• WORK TASK:
Every line of the records below that has the word "elbow" should be copied.

• Records excerpted from a collection:
========================================================================
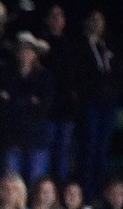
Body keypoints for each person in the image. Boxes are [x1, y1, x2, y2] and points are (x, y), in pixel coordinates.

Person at [0, 32, 55, 187]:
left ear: (35, 54)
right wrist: (30, 100)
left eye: (29, 50)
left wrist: (14, 99)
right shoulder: (6, 74)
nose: (25, 53)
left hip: (36, 137)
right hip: (12, 137)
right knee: (12, 184)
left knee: (36, 184)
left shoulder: (44, 76)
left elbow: (44, 106)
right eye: (22, 49)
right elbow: (2, 106)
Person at [75, 10, 122, 197]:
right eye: (93, 20)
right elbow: (80, 73)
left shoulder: (107, 46)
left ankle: (99, 190)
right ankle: (86, 191)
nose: (97, 24)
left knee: (103, 148)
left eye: (100, 20)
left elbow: (118, 71)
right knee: (89, 145)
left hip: (108, 101)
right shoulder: (82, 46)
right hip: (91, 101)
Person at [40, 4, 79, 182]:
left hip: (66, 108)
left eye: (60, 16)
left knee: (62, 153)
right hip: (47, 108)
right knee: (46, 151)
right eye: (53, 16)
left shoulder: (71, 44)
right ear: (47, 20)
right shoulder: (41, 44)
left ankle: (60, 189)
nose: (56, 19)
========================================================================
• SOLUTION:
left elbow: (44, 106)
right elbow: (2, 106)
right elbow: (80, 73)
left elbow: (118, 71)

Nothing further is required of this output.